'Take care, Sir, Lord Chelford's coming,' said the young lady, haughtily, with a contracted glance of horror fixed on Lake.

Lake collected himself. He was a man who could do it pretty quickly; but he had been violently agitated, and the traces of his fury could not disappear in a moment.

Lord Chelford was, indeed, approaching, only a few hundred yards away.

'Take my arm,' said Lake.

And Rachel mechanically, as story-tellers say, placed her slender gloved hand upon his arm—the miscreant arm that had been so nearly raised to strike her; and they walked along, brother and sister, in the Sabbath sunset light, to meet him.

CHAPTER XXXI.

IN REDMAN'S DELL.

Lord Chelford raised his hat, smiling: 'I am so very glad I met you, I was beginning to feel so solitary!' he placed himself beside Miss Lake. 'I've had such a long walk across the park. How do you do, Lake? when did you come?'

And so on—Lake answering and looking wonderfully as usual.
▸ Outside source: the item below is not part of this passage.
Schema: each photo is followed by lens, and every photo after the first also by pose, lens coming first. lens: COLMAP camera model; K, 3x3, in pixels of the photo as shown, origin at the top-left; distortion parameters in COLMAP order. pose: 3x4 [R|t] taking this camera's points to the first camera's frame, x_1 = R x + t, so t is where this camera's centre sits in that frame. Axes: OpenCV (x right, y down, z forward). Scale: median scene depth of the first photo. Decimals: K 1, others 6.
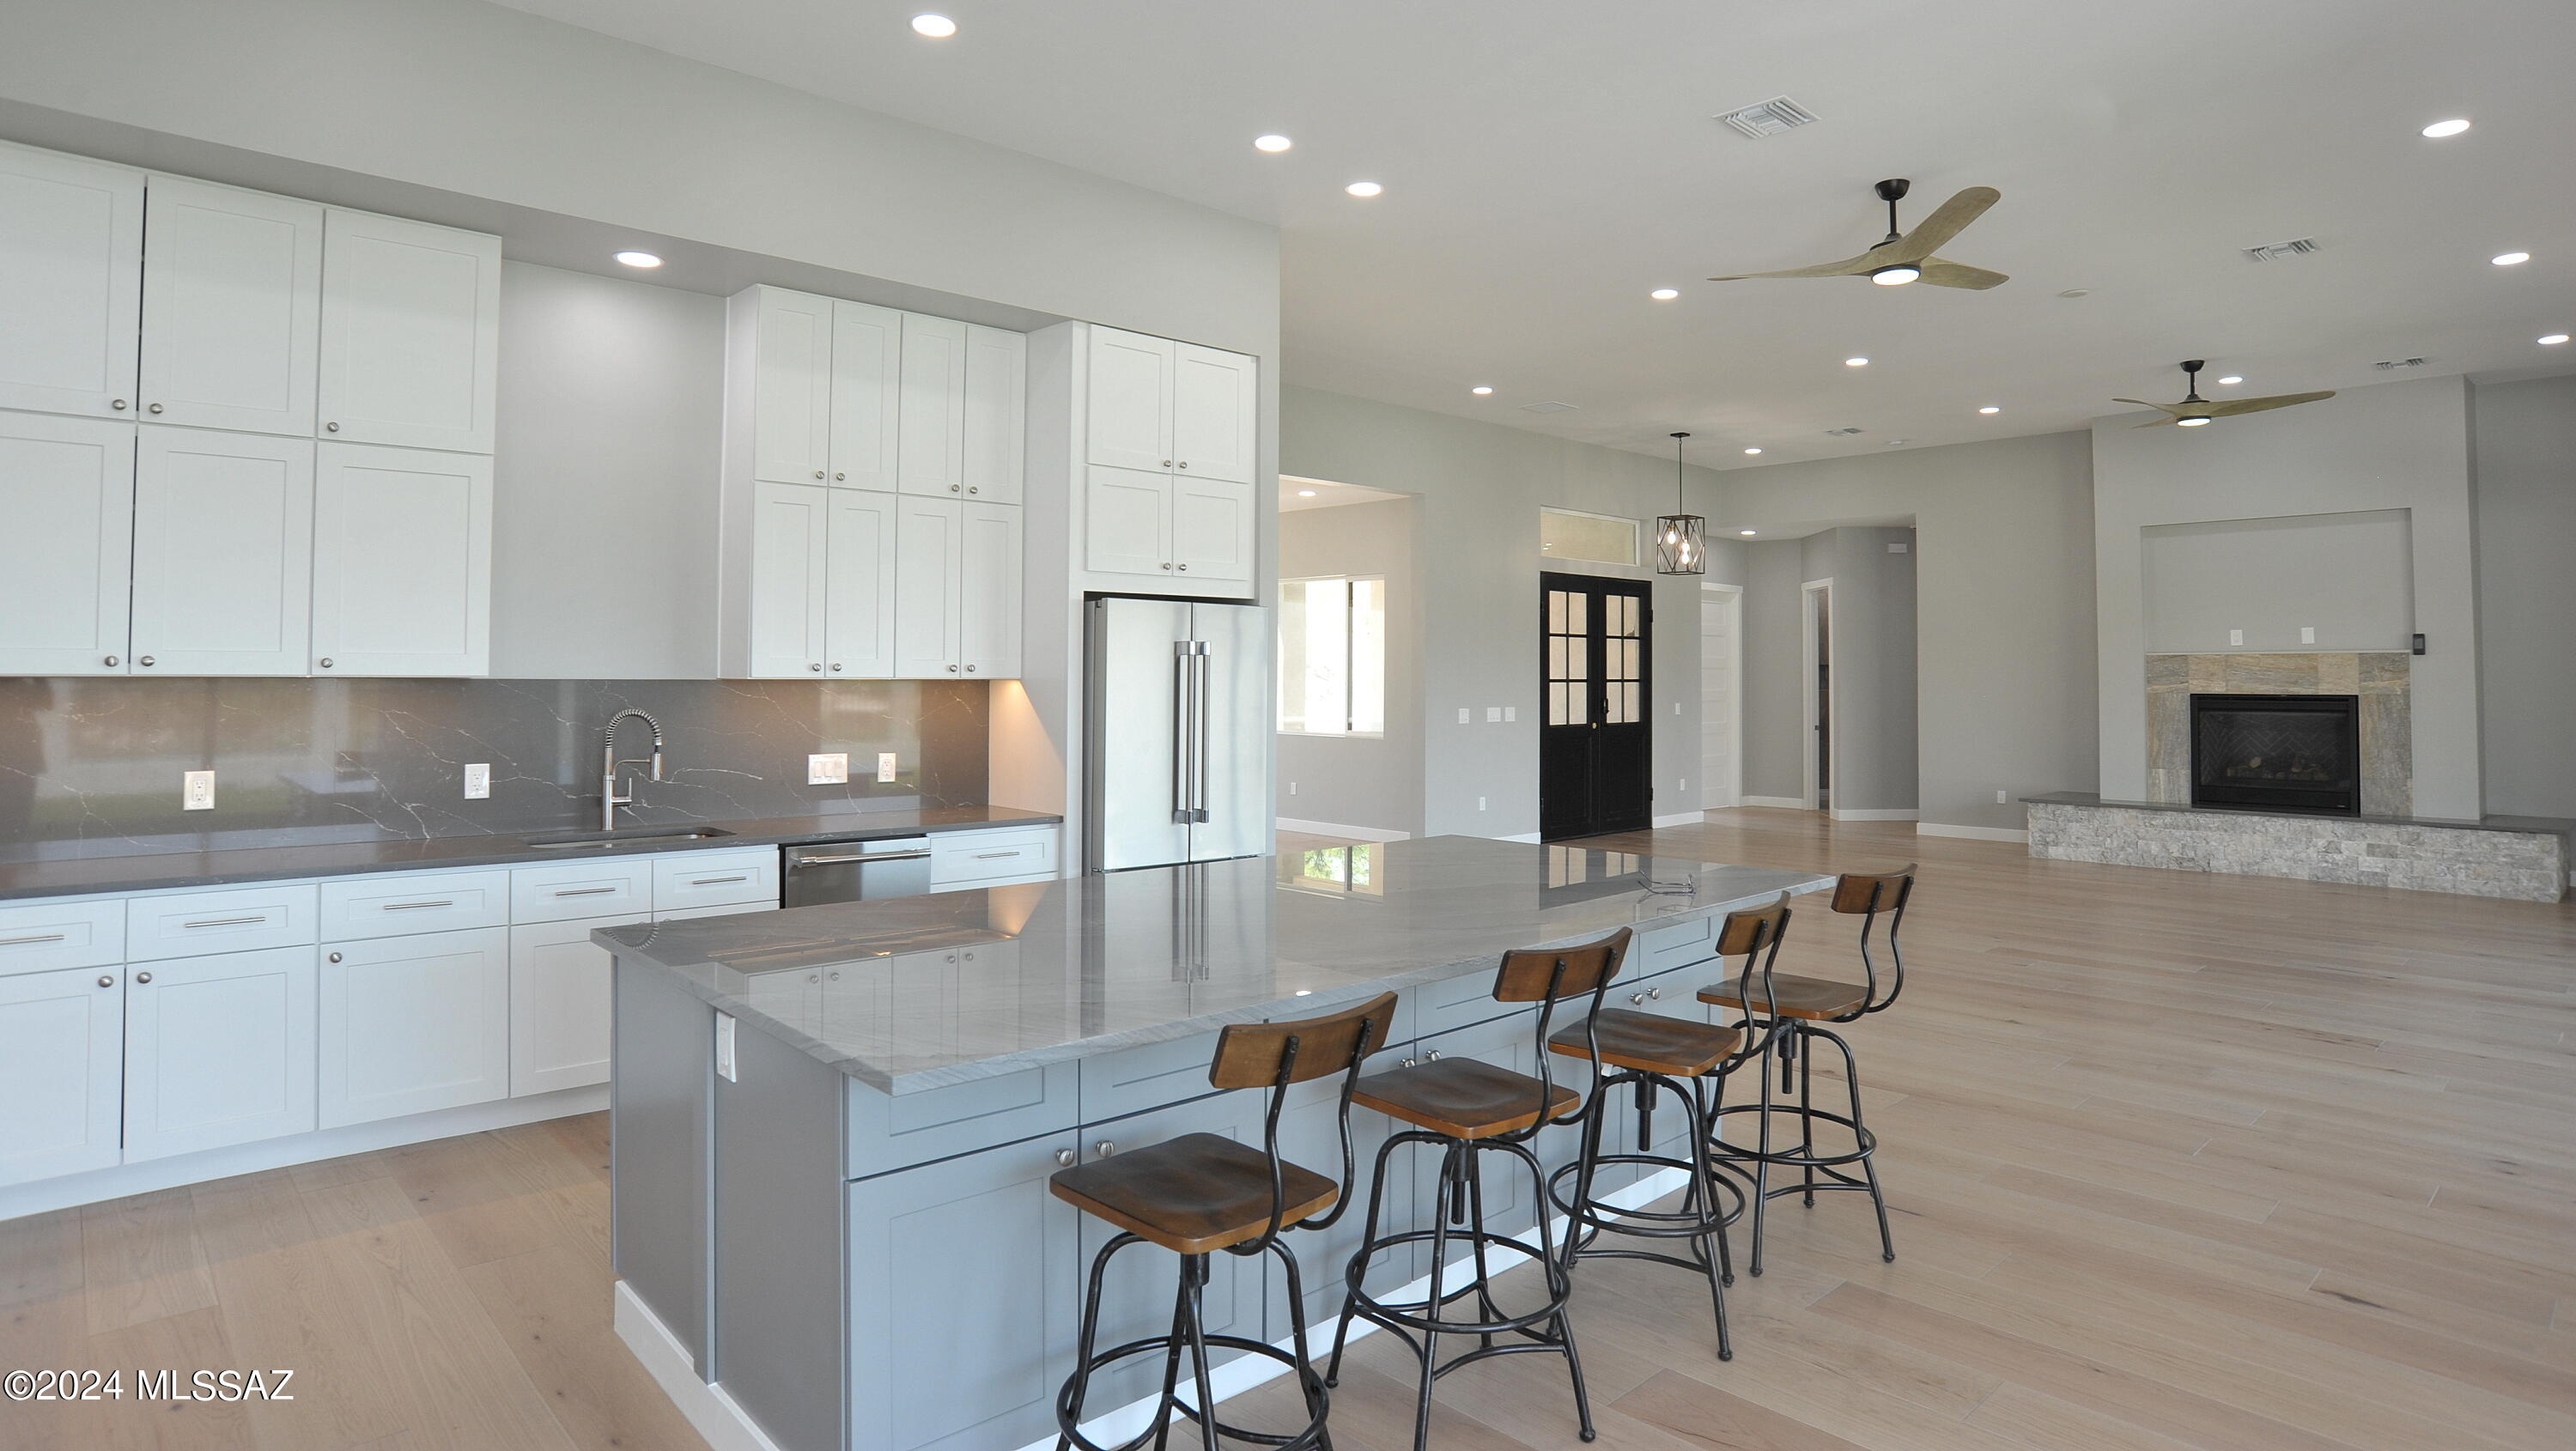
lens RADIAL K [[1452.0, 0, 1369.5], [0, 1452.0, 652.1], [0, 0, 1]] dist [-0.068488, 0.020224]
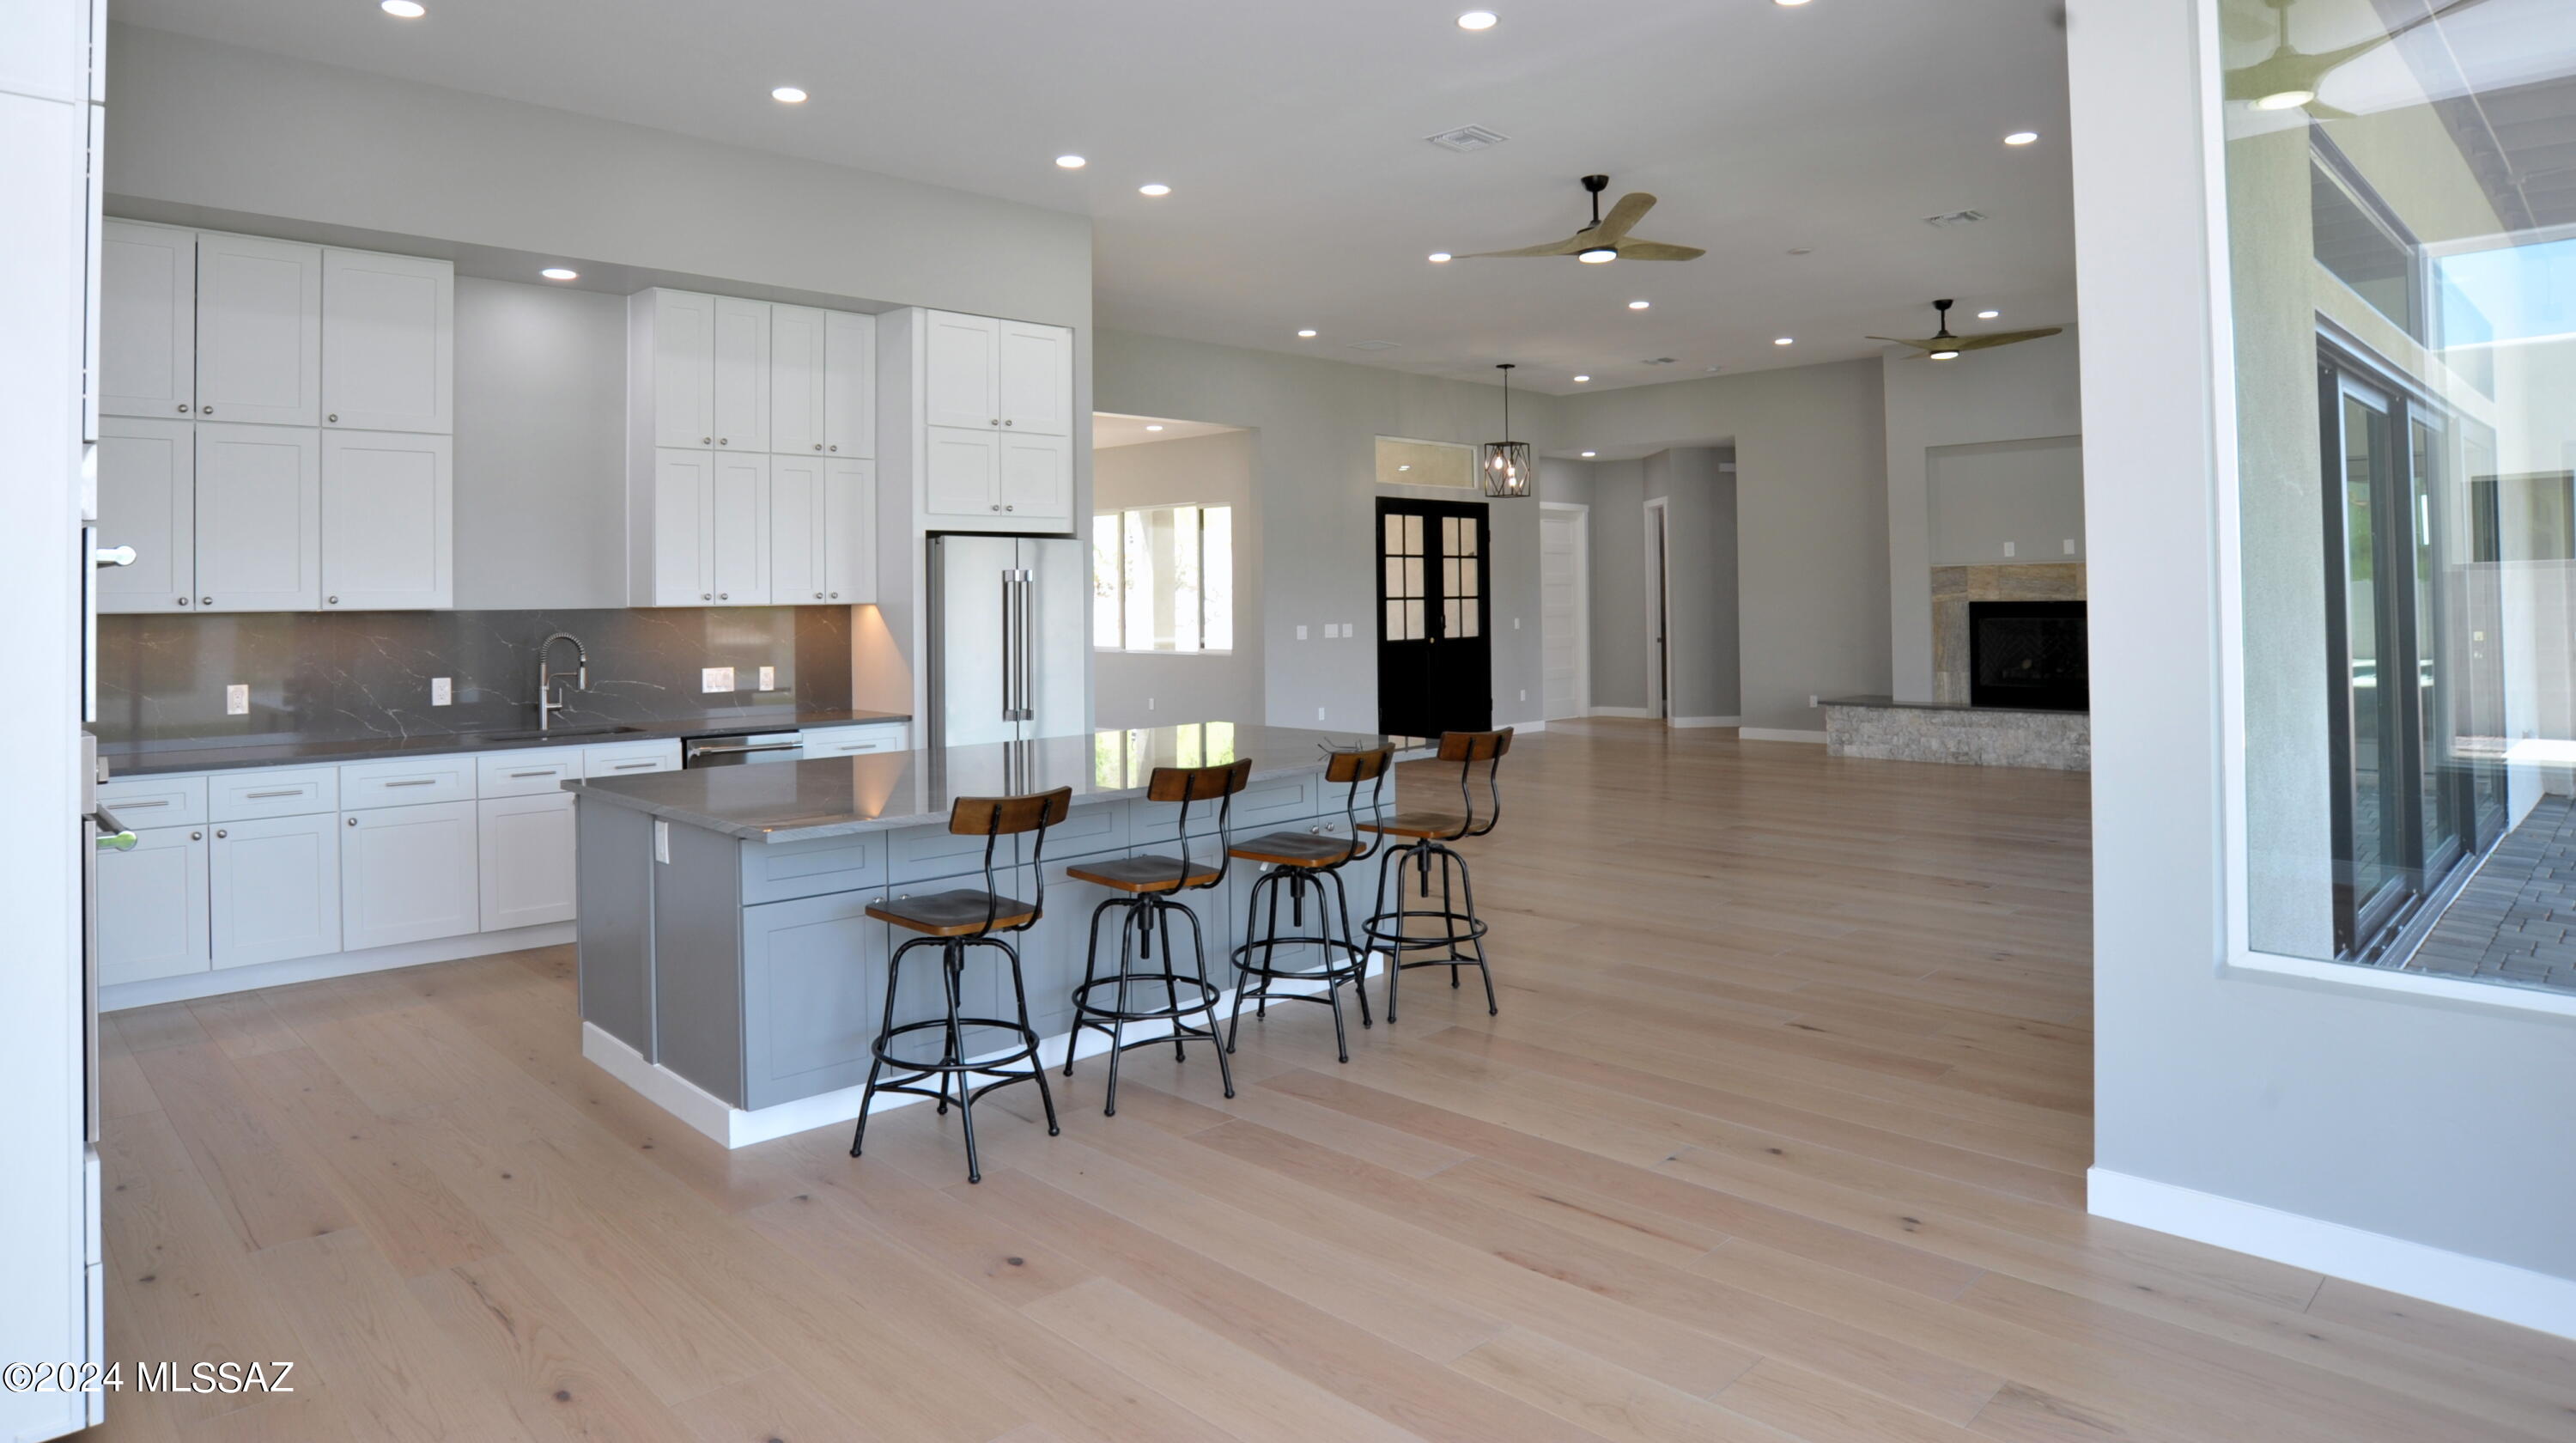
lens RADIAL K [[1537.2, 0, 1282.8], [0, 1537.2, 599.8], [0, 0, 1]] dist [-0.063990, 0.000558]
pose [[0.999874, -0.015850, 0.000888, 0.092148], [0.015832, 0.999711, 0.018074, -0.002313], [-0.001175, -0.018058, 0.999836, -0.262935]]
I think Lord Chelford perceived there was something amiss between the young people, for his eye rested on Rachel with a momentary look of enquiry, unconscious, no doubt, and quickly averted, and he went on chatting pleasantly; but he looked, once or twice, a little hard at Stanley Lake. I don't think he had an extraordinarily good opinion of that young gentleman. He seldom expressed an ill one of anybody, and then it was in very measured language. But though he never hinted at an unfavourable estimate of the captain, his intimacies with him were a little reserved; and I think I have seen him, even when he smiled, look the least little bit in the world uncomfortable, as if he did not quite enter into the captain's pleasantries.